> **Ce qui est demandé**
• a. Selon l'arrêt de la cour d'appel de Paris, quelle somme le tribunal de commerce a-t-il condamné la SAS Gilclaude à verser à la SAS AMC en application de l'article 700 du code de procédure civile ?
• b. Rédigez la suite de l'arrêt de la cour d'appel de Paris après son dernier paragraphe.

> **Texte du document**
▬▬▬▬▬▬▬▬▬▬

CA Paris, Pôle 5 ch. 4, 12 avril 2023, n° 21/03687
PARIS
Arrêt
Confirmation
PARTIES
Demandeur :
Gilclaude (SAS)
Défendeur :
Achats Marchandises Casino (SAS)
COMPOSITION DE LA JURIDICTION
Président :
Mme Dallery
Conseillers :
Mme Depelley, M. Richaud
Avocats :
Me Ngo Begue, Me Lafran, Me Boccon Gibod, Me Reymond
EXPOSE DU LITIGE
La SAS Gilclaude exerce une activité principale de commerce de gros d'habillement et de chaussures.
La SAS Achats Marchandises Casino (ci-après, "la SAS AMC") était, entre 2003 et 2017, la centrale de référencement des fournisseurs de produits textiles du groupe Casino, son activité de mandataire consistant à rechercher et référencer ces derniers, à effectuer les contrôles de qualité et à négocier les conditions commerciales annuelles, au nom et pour le compte des sociétés Distribution Casino France, Monoprix et Franprix - Leader Price.
La SAS Gilclaude et la SAS AMC entretiennent des relations commerciales depuis plus de trente ans.
Dénonçant une baisse importante des commandes à compter de l'année 2017 dans un contexte de réorganisation interne du groupe Casino ainsi que l'absence de réponse à ses interrogations sur les suites de la relation commerciale autre que l'annonce le 20 janvier 2017 de divers déférencements et d'une baisse du volume d'affaires sur le rayon "nuit femme", la SAS Gilclaude a, par courrier de son conseil du 13 juin 2017, mis en demeure la SAS AMC de l'indemniser du préjudice causé par la rupture brutale des relations commerciales. En réponse, la SAS AMC contestait, par lettre du 10 juillet 2017, toute rupture et toute modification brutale de la relation d'affaires.
Après échec d'une tentative de médiation menée par le médiateur des relations industrielles et agricoles du groupe Casino, la SAS Gilclaude a, par acte d'huissier signifié le 17 août 2018, assigné la SAS AMC devant le tribunal de commerce de Paris en indemnisation de ses préjudices.
Par jugement du 17 février 2021, le tribunal de commerce de Paris a :
- rejeté la fin de non-recevoir tirée du défaut d'intérêt à agir de la SAS Gilclaude opposée par la SAS AMC ;
- débouté la SAS Gilclaude de sa demande au titre de la rupture brutale des relations commerciales ;
- condamné la SAS Gilclaude à verser à la SAS AMC la somme de 5 000 euros en application de l'article 700 du code de procédure civile ;
- débouté les parties de leurs autres demandes ;
- condamné la SAS Gilclaude aux dépens dont ceux à recouvrer par le greffe liquidé à la somme de 74,50 euros dont 12,20 euros de TVA.
Par déclaration reçue au greffe le 23 février 2021, la SAS Gilclaude a interjeté appel de ce jugement.

▬▬▬▬▬▬▬▬▬▬

> **Informations affichées**
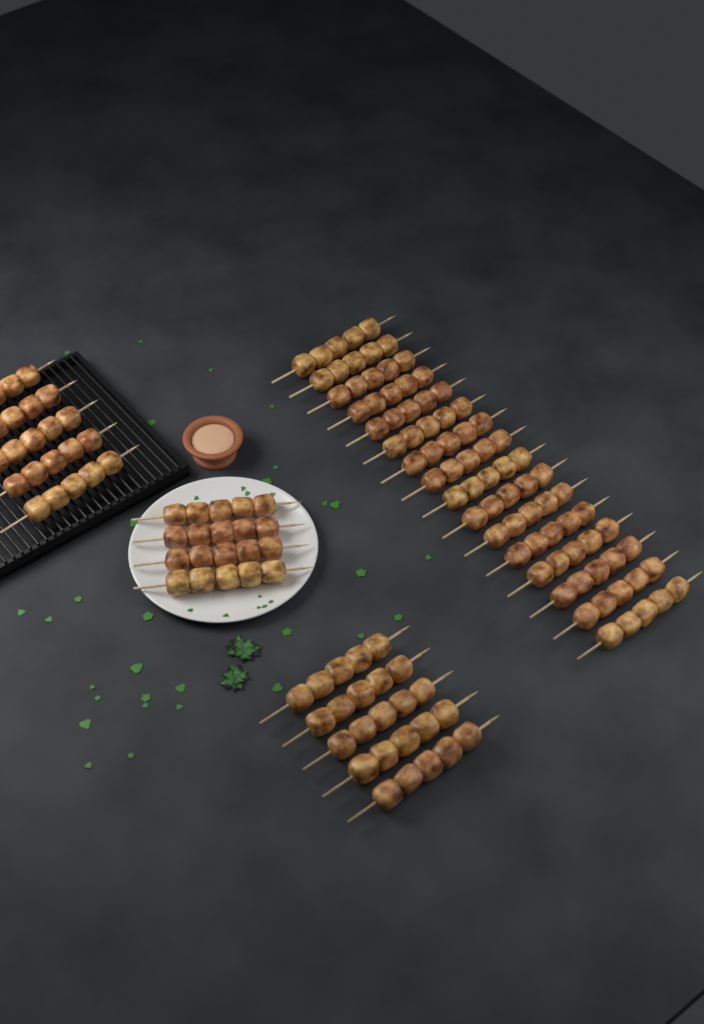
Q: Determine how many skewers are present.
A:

▬▬▬▬▬▬▬▬▬▬

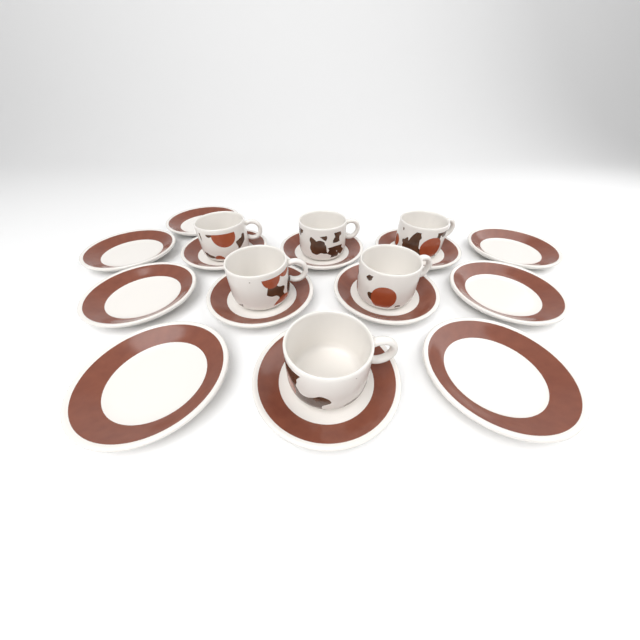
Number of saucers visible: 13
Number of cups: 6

▬▬▬▬▬▬▬▬▬▬

> **Réponses ci-dessous**
• a. 5 000 euros.

• b.
Aux termes de ses dernières conclusions notifiées par la voie électronique le 14 juillet 2022, la SAS Gilclaude, demande à la cour, au visa des articles L. 442-6 du code de commerce, 1240 du code civil et 515 et 700 du code de procédure civile :
- d'accueillir les demandes formulées par la SAS Gilclaude, les disant recevables et bien fondées ;
- en conséquence, de confirmer le jugement rendu le 17 février 2021 par le tribunal de commerce de Paris en ce qu'il a déclaré recevable l'appelante à agir contre la SAS AMC, mais de le réformer en toutes ses autres dispositions ;
-statuant à nouveau, à titre principal, de :
*dire et juger que la rupture fautive a entraîné un préjudice pour la requérante d'un montant de 1 080 000 euros ;
*condamner en conséquence la SAS AMC à régler à la SAS Gilclaude la somme de 1 080 000 euros en réparation de son préjudice ;
- à titre subsidiaire, de :
*dire et juger que la rupture fautive a entrainé un préjudice pour la SAS Gilclaude d'un montant de 465 000 euros ;
*condamner en conséquence la SAS AMC à régler à la SAS Gilclaude sa la somme de 774 000 euros en réparation de son préjudice ;
- en tout état de cause, de :
*rejeter toute demande formulée par la SAS AMC à l'encontre de la SAS Gilclaude ;
*condamner la société achats marchandises casino à régler à la SAS Gilclaude la somme de 7 500 euros au titre des dispositions de l'article 700 du code de procédure civile, ainsi qu'aux entiers dépens.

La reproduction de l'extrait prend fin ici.